Kasich also took the opportunity to deride the president for firmly standing up to his opponents, and he called the Republican leaders’ “failure” to condemn his behavior a “momentary lapse of reason.”

He then touted another direction in which he said he would take America – if elected – saying that he would embody an altogether different viewpoint than the president.

“[I want to restore] basic principles of caring, of love, of compassion, of connectedness,” Kasich declared, according to the Post. “There has to be a fundamental change, in my opinion, with all of us. I’m willing to be part of that. I want my voice to be out there. I want it very, very much.”

Currently serving as Kasich’s advisor, John Weaver – who ran Kasich’s 2016 presidential campaign until he was Trump’s last challenger – thinks that the moderate governor would be a very effective competitor against the president in a few years.

“He’s going to be a happy warrior about how to move forward,” Weaver told New York magazine. “He’s constantly counseling me to be on the sunny side of the street.”

Not a true Republican?

After Kasich’s attack on Trump and his challenge given to the Republican Party to oppose him, former Republican House Speaker Newt Gingrich blasted the two-time defeated GOP presidential candidate.

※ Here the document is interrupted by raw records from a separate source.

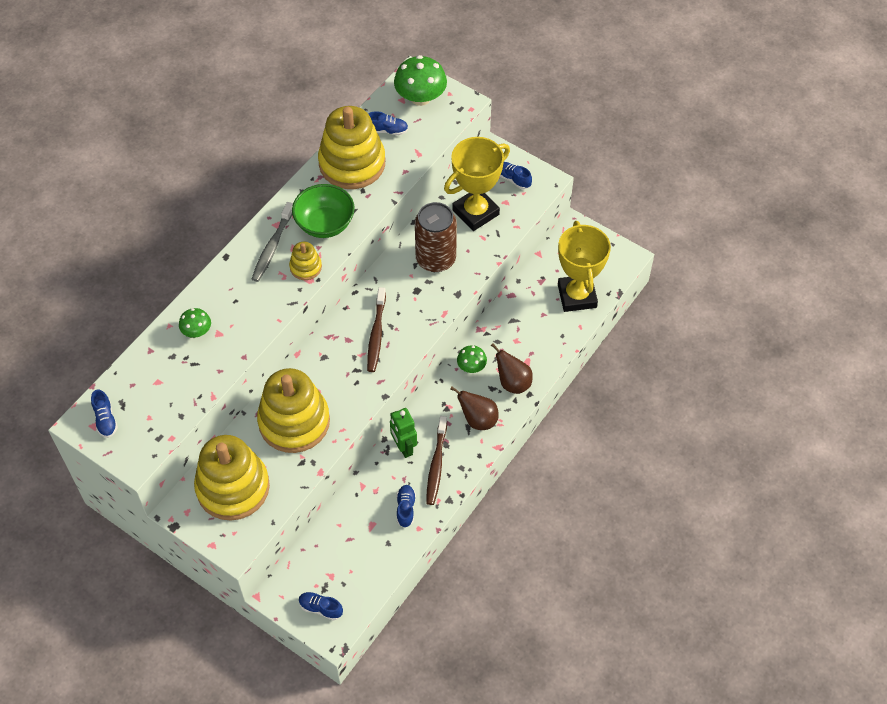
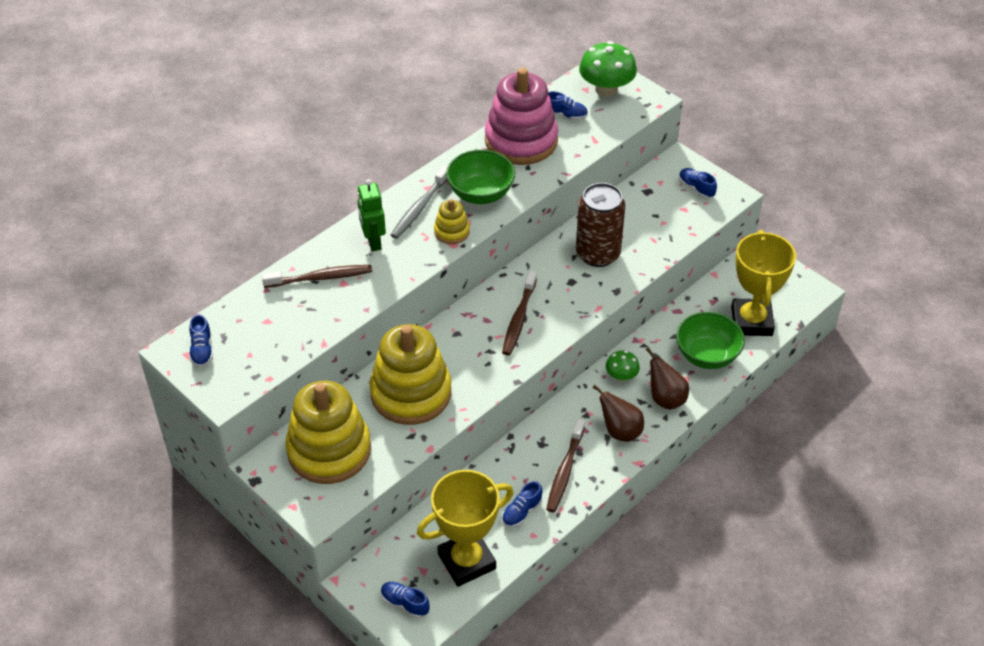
camera: 10 degrees right, 10 degrees down
(197, 331) = (320, 278): green mushroom -> brown toothbrush
(352, 163) = (521, 141): yellow stacking toy -> pink stacking toy
(403, 447) = (531, 448): green robot -> green robot (373, 242)
(405, 509) = (522, 512): blue shoe -> blue shoe turned 150 degrees counterclockwise
(475, 212) = (649, 215): yellow trophy -> yellow trophy (466, 561)
(543, 335) = (707, 355): none -> green bowl

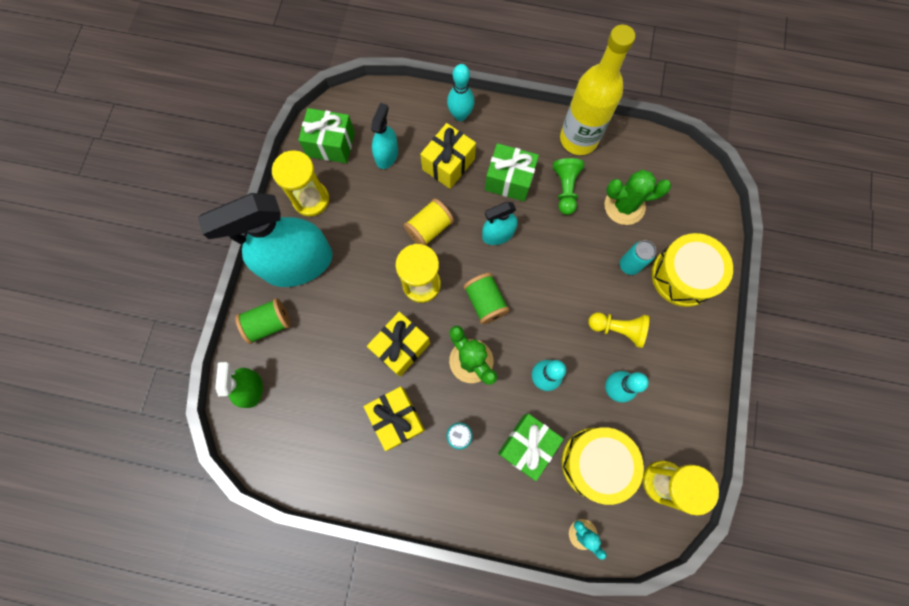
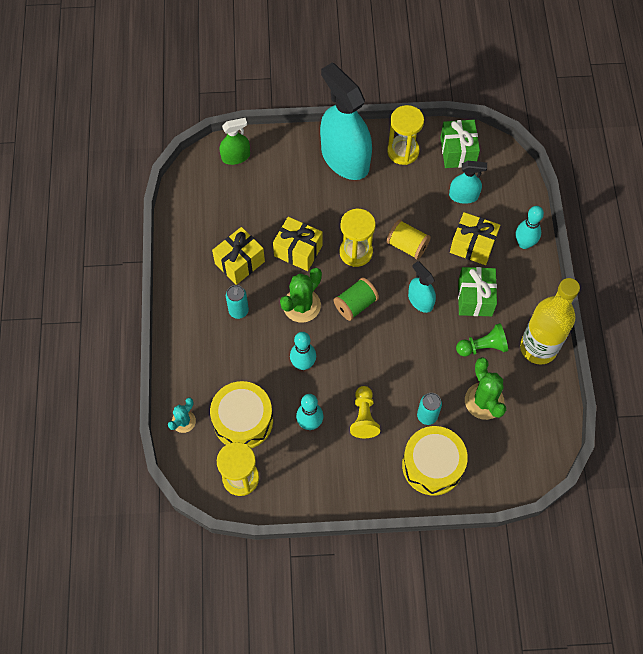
camera: 75 degrees right, 10 degrees down
(268, 324) = (289, 153): green spool -> none
(527, 445) = (243, 364): green gift -> none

“His behavior is not that of a regular Republican,” Gingrich insisted, according to the Post.

Criticism was also aimed at Kasich in his stomping grounds in Ohio.

“He’s also been criticized in his home state for being a RINO – Republican in Name Only – after he supported expanding Medicaid – a move that put him at odds with GOP hardliners,” the Post’s Mark Moore recounted.

Continued resistance

Ever since the 2016 presidential campaign season began approximately two years ago, Kasich has been opposing Trump, and just this past summer, he reportedly mulled running alongside a Democrat to depose Trump, come 2020.

“In August, Kasich also denied claims that he was mulling a bid with alongside moderate Democrat Gov. John Hickenlooper (D-Colo.),” Breitbart reported.

He’s even written a book that criticizes Trump, and still continues to tear apart other social conservatives in the GOP.

“Since his defeat to Donald Trump last year, Kasich has released a book, Two Paths: America Divided or United, and has been a vocal critic of the Trump presidency,” Breitbart’s Ben Kue explained. “In October, Kasich suggested that he may no longer be able to support the GOP should candidates like Judge Roy Moore of Alabama continue to win primary elections.”

Threatening to leave the Republican Party if things do not change in the progressive direction he would like, Kasich made his contempt for the GOP be heard earlier this month.

“If the party can’t be fixed … then I’m not going to be able to support the party, period – that’s the end of it,” Kasich proclaimed, according to Breitbart. “I mean, I’m worried about our country and my kids’ future. I am worried.”